Complications and Pitfalls

The proximity to the femoral artery, vein, and nerve makes it imperative that this procedure be done only by clinicians well versed in the regional anatomy and experienced in performing injection techniques. Many patients also report a transient increase in pain after injection of the iliopectinate bursa.

Clinical Pearls

This injection technique is extremely effective in the treatment of iliopectinate bursitis. The technique is a safe procedure if careful attention is paid to the clinically relevant anatomy in the areas to be injected. Care must be taken to use sterile techniques to avoid infection and universal precautions to avoid risk to the operator. Most side effects of this injection technique are related to needle-induced trauma to the injection site and underlying tissues. The incidence of ecchymosis and hematoma formation can be decreased if pressure is placed on the injection site immediately after injection. The avoidance of overly long needles helps decrease the incidence of trauma to underlying structures.
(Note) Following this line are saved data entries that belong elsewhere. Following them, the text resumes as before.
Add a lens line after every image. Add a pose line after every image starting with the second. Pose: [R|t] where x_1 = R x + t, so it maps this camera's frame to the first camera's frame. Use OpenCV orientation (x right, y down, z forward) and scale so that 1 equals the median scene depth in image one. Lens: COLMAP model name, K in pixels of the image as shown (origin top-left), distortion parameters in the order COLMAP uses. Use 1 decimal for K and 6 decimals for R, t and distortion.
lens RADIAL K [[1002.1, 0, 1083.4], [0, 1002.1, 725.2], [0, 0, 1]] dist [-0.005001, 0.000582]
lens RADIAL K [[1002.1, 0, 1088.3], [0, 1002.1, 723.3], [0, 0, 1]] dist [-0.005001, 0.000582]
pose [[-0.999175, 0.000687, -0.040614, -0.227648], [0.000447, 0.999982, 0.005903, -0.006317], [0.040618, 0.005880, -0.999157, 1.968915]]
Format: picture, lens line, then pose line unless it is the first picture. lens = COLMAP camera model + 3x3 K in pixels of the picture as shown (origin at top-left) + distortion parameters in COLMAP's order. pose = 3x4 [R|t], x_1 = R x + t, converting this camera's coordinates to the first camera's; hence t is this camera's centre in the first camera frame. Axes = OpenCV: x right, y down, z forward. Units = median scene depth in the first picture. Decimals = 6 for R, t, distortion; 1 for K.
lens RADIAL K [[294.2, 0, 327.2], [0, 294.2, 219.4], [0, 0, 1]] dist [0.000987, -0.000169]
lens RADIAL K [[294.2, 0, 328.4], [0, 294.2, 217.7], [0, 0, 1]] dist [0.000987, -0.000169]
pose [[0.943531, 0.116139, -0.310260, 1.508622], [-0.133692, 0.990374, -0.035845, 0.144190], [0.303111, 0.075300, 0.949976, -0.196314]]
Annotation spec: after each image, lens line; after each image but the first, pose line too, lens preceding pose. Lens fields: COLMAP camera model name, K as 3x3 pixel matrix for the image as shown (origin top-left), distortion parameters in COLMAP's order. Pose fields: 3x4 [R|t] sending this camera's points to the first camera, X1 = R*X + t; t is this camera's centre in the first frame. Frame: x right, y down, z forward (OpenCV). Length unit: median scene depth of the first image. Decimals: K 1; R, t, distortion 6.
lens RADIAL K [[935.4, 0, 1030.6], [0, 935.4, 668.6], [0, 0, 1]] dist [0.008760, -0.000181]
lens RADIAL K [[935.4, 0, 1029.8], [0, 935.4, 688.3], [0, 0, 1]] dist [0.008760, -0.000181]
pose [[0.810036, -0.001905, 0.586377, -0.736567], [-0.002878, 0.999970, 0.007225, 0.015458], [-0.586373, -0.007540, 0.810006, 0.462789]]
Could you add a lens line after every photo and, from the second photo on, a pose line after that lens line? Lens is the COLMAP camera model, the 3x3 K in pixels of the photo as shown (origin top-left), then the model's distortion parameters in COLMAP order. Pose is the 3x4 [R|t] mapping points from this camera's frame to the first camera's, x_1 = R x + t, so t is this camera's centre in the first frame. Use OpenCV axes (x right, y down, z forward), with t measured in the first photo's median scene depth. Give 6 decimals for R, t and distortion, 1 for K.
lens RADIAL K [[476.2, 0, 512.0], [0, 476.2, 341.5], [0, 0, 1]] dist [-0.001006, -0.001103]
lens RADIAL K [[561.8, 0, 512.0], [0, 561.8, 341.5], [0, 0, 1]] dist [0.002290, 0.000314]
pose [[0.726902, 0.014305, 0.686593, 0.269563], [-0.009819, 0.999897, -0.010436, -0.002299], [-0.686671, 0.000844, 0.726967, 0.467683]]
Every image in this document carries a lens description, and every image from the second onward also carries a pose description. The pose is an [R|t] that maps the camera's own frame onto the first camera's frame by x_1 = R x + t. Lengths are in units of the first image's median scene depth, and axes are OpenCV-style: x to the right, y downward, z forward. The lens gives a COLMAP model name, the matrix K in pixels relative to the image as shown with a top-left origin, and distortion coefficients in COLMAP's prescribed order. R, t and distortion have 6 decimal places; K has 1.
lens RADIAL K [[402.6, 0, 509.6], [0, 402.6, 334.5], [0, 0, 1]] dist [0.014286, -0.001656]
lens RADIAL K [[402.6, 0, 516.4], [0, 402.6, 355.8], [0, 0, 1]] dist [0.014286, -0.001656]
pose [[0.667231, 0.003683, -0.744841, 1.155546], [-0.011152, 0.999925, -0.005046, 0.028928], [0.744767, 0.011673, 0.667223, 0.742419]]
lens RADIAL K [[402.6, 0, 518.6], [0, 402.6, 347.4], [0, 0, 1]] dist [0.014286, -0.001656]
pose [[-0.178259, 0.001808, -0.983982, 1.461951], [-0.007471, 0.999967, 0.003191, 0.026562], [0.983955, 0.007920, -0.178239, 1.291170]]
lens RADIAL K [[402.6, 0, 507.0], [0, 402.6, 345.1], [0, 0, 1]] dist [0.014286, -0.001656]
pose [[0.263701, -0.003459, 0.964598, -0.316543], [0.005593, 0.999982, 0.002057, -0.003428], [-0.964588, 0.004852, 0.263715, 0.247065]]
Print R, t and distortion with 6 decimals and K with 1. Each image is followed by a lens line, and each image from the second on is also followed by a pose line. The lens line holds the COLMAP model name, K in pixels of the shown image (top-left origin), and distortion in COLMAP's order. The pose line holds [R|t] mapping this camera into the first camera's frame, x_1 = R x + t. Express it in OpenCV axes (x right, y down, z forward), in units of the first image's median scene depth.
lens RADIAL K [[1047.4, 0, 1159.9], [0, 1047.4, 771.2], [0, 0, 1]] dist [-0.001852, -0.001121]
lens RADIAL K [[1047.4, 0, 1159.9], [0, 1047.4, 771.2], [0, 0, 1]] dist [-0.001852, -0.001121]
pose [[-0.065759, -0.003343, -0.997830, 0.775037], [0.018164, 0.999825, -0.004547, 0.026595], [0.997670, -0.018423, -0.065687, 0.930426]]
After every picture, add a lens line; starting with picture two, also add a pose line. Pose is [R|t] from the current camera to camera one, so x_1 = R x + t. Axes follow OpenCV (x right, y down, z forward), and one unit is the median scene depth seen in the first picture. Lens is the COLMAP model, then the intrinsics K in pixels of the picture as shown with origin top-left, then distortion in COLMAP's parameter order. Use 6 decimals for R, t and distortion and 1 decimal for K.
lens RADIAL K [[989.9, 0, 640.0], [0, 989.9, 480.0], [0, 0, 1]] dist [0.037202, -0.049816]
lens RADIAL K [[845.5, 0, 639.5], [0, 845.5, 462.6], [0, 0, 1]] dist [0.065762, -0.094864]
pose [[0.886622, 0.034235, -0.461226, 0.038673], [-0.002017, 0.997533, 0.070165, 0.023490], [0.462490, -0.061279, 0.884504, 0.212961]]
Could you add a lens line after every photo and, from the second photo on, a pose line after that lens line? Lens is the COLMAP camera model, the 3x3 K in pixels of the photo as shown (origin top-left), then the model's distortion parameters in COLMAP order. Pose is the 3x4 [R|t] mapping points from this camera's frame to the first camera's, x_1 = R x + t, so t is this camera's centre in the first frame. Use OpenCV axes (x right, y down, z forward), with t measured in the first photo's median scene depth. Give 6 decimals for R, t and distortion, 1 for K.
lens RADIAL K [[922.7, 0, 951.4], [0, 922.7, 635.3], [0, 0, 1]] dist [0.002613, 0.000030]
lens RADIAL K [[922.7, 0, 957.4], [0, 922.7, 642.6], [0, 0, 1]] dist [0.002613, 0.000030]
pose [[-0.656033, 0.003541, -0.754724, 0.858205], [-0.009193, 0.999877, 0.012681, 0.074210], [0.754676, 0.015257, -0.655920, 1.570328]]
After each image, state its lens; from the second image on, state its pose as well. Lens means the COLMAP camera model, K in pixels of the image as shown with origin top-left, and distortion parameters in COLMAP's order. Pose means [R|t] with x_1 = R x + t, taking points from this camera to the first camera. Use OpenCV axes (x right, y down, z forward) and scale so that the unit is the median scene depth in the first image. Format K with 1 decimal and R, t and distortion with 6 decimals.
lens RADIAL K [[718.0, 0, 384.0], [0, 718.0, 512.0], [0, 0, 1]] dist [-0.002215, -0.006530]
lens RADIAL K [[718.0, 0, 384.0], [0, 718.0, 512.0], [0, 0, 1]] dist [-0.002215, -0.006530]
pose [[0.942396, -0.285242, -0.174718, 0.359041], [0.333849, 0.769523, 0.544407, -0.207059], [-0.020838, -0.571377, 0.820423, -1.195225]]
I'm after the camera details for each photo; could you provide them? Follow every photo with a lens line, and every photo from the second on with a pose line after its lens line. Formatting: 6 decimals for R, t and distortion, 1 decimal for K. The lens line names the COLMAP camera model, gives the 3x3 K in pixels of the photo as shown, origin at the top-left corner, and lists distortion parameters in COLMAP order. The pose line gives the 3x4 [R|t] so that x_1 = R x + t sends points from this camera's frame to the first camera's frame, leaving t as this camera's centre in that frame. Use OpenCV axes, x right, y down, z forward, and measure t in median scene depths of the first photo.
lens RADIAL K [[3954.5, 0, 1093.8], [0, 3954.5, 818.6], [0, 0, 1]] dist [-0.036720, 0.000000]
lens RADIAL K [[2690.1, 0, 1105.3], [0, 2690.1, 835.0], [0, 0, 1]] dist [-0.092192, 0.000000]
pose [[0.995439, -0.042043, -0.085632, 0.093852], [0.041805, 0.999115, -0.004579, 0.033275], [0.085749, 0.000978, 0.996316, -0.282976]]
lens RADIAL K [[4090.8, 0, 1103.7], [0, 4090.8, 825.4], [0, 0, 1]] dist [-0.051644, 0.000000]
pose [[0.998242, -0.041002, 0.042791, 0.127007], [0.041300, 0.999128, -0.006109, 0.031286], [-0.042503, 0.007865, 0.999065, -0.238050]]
Special care must be taken to avoid trauma to the sciatic nerve.

The use of physical modalities, including local heat and gentle stretching exercises, should be introduced several days after the patient undergoes this injection technique. Vigorous exercises should be avoided because they would exacerbate the symptoms. Simple analgesics, NSAIDs, and antimyotonic agents such as tizanidine may be used concurrently with this injection technique.